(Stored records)

______________________________

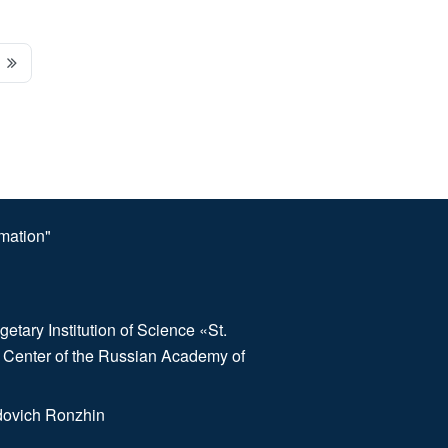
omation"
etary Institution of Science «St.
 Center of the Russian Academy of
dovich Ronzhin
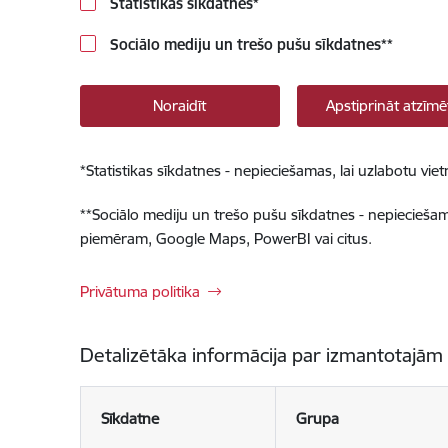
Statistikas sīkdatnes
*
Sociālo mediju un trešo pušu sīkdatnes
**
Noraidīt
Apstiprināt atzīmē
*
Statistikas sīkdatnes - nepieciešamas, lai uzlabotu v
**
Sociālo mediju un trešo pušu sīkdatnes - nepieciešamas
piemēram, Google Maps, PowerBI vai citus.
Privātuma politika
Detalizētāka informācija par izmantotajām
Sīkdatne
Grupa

______________________________

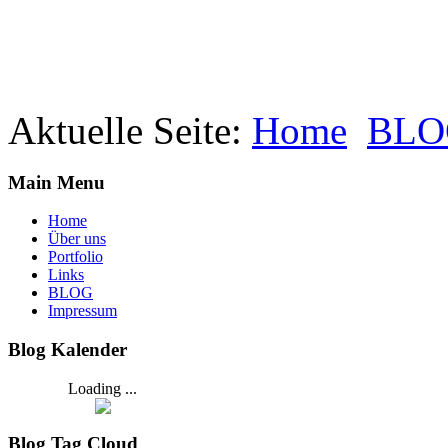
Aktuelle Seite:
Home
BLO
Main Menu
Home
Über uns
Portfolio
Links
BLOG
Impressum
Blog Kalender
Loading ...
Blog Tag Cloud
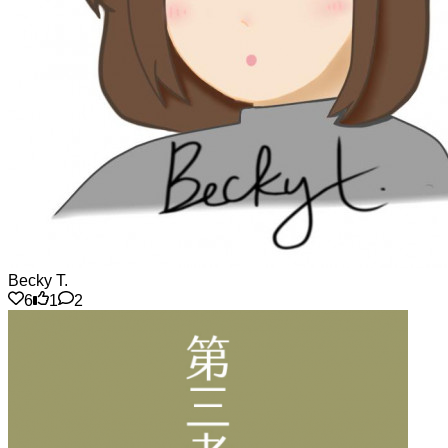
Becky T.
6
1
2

______________________________

=== Action item ===
Identify each line in the records above that contains the word "Statistikas", and copy every such line in full.

=== The completed task ===
Statistikas sīkdatnes
Statistikas sīkdatnes - nepieciešamas, lai uzlabotu v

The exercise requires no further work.